Tip 4: Focus on the user and use cases

Any of the proposals for the hackathon are not perfect. You won’t have the time to execute anything you’re doing in a hackathon either. Filter them based on the value they have, after generating ideas. Think like an owner of a product and strive to create a minimum viable product (MVP). Focus on the key statement of the problem: Who is the end-user? What’s your assumption? What problems do you solve for them?

Consider the time involved in the execution of the concepts. Pick only those features that can be created in 24 hours. You may design a rough prototype on paper with a specific product vision. Share this with the team so that everyone understands what the main components are and who constructs what.

Tip 5: Validate Ideas

Without examining, do not leap to conclusions about definitions. Be transparent about what you create and why. Share with the team the dependencies, goals, and checkpoints. Speak to the product’s future end consumers or buyers. Comprehend their points of suffering. Conclude your presentation with these perspectives. Before prototyping and after constructing the product, validate the idea.

Tip 6: Build an MVP

You need a strong MVP, with a well thought out value proposition, to win any hackathon. Although pursuing several ideas can be enticing, building a lot of features in a short period of time is not realistic. Fix the product’s possibilities and drawbacks beforehand. To create a working prototype, function on two or three primary components.

Tip 7: Get to know your audience

Get a better picture of the judges, sellers, and sponsors. Find out who they are, their qualifications for assessment, and hackathon winners from the past. Customize accordingly your submission and final presentation. At the hackathon, communicate with them. Introduce yourself and explain your vision for your product. In addition, if experts have been assigned to your team, take their assistance to better understand the issue statement. Refine accordingly to your project.

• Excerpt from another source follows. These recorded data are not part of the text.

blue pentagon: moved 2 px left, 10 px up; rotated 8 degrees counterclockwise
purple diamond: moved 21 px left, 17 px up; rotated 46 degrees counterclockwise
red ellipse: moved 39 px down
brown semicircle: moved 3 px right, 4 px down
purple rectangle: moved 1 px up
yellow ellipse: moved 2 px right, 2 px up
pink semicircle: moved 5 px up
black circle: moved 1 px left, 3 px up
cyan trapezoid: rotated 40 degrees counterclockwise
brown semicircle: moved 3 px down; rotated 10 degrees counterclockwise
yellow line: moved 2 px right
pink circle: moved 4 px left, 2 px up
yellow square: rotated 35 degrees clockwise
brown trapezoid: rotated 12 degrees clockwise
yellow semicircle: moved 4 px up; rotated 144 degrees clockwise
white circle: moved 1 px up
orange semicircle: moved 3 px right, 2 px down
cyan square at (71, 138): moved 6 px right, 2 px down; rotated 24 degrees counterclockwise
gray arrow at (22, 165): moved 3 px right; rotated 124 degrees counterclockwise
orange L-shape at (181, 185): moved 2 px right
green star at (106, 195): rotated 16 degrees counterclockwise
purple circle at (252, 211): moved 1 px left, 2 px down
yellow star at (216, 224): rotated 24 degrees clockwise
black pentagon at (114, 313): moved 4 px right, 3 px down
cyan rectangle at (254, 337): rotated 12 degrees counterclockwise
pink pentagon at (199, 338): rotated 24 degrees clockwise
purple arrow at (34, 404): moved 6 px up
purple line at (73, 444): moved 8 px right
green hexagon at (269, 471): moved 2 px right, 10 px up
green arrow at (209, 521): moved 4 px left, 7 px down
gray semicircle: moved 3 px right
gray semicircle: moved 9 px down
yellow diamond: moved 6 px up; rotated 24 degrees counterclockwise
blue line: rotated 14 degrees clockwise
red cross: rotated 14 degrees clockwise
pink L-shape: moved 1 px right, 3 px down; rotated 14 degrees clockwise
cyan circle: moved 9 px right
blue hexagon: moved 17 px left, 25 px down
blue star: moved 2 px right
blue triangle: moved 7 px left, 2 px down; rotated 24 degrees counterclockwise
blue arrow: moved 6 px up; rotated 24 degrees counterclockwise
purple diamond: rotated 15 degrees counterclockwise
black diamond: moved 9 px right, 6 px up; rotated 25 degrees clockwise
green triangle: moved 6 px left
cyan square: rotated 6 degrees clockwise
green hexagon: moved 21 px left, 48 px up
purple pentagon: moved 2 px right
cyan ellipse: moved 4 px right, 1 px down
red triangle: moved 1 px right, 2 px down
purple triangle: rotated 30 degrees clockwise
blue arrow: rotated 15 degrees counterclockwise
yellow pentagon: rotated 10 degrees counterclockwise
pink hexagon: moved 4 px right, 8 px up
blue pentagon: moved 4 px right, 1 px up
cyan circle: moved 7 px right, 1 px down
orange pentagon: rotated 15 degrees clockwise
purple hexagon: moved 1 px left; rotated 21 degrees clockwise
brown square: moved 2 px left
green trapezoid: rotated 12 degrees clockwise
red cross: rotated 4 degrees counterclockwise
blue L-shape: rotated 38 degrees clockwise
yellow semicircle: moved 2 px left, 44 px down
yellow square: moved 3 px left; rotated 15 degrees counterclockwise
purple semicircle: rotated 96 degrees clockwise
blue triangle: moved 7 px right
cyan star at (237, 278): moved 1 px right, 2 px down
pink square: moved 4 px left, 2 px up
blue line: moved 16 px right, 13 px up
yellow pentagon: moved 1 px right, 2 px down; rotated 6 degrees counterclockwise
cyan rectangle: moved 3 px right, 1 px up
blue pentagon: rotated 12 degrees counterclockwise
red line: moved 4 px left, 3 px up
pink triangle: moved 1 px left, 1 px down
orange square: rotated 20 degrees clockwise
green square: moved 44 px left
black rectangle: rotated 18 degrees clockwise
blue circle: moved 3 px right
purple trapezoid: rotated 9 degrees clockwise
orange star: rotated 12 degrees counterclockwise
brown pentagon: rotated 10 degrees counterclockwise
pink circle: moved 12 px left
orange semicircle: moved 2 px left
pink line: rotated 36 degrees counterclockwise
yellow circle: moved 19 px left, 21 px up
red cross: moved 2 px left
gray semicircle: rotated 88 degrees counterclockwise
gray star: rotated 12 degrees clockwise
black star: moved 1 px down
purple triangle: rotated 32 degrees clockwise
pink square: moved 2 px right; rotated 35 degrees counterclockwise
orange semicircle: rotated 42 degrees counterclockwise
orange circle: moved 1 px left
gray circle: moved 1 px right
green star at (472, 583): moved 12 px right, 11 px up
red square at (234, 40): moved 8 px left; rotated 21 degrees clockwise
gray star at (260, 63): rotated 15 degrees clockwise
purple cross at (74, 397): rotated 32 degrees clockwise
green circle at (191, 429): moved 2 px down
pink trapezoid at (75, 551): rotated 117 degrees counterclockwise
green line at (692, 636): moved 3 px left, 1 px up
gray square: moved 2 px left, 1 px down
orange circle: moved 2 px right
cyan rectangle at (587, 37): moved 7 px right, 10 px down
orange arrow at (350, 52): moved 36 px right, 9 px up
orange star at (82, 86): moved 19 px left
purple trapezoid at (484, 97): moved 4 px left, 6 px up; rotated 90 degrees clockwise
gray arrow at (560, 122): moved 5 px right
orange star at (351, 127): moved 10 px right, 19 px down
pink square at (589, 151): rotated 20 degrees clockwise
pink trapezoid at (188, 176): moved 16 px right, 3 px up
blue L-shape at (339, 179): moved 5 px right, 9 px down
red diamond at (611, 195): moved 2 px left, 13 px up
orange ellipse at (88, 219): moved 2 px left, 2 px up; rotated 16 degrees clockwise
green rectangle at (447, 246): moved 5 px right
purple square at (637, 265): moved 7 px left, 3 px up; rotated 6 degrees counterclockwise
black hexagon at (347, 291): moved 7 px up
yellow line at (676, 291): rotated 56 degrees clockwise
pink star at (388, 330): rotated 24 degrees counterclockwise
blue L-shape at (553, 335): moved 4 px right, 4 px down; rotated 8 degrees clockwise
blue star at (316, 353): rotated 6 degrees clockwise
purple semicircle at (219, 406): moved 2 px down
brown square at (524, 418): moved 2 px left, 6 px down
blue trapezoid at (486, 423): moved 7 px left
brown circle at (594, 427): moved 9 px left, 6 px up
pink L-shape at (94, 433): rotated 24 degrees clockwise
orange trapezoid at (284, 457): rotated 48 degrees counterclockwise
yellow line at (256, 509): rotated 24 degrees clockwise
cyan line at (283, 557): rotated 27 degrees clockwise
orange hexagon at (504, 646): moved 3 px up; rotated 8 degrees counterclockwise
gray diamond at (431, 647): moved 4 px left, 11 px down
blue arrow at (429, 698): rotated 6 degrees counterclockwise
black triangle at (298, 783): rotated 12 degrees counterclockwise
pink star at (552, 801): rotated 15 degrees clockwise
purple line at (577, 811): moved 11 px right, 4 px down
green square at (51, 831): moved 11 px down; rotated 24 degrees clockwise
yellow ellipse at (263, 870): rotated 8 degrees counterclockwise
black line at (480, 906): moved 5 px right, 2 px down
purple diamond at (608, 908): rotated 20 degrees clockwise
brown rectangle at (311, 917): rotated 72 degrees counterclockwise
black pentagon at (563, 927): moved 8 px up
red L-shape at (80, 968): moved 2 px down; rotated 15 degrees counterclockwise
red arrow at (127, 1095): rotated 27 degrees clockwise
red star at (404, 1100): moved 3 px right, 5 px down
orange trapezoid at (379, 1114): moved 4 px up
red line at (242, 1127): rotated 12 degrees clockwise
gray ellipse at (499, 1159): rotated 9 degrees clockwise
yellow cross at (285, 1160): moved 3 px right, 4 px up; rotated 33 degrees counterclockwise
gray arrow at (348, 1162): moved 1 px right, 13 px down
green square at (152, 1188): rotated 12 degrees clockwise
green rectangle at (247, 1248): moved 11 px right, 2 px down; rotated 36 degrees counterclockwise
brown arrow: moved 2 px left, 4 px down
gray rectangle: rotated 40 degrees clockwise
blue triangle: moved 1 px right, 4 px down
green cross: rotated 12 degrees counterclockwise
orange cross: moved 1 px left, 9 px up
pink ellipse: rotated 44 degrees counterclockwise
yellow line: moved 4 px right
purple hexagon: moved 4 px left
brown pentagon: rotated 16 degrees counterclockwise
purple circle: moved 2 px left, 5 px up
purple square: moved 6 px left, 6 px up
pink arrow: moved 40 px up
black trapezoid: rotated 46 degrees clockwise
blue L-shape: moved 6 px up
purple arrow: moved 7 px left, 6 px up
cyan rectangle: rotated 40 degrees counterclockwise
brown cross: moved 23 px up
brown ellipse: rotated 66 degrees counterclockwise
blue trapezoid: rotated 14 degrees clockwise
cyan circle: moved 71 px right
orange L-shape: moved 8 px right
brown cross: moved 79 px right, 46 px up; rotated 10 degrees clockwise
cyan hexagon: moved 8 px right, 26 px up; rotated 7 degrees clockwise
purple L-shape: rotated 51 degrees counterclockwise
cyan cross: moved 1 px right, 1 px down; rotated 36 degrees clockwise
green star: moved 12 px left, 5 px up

Tip 8: Choose the right approach

Prioritize the development of a completely usable product interface for the frontend. It takes a lot of time to set up the backend, which you can’t afford to lose at a hackathon.

Tip 9: Take short breaks

Taking a break is a good idea after hours of coding. Not only is a quick break relaxing, but it also offers the chance to check in as a team and update each other on the project’s progress. Go for quick breaks, and who knows, with the next big idea that might win the hackathon, you might even come back.

And an additional tip that can assure a great hackathon experience!

10)  Invest time for the presentation

The secret to winning a hackathon is a successful presentation. Don’t wait to schedule the presentation until the end of the hackathon. Picture your dream demo, and work from there backward. Incorporate the correct message and demonstrate the product’s main characteristics. Try to make things as clear as possible. Explain the issue solved by your product, how it varies from rivals, and share market figures to back up your conclusions. For questions from the judges, be prepared. Don’t forget to share your experience and the reasons for adopting the concept as a team. Train and aim to make the proposal more engaging. Have the audience interested in the demonstration.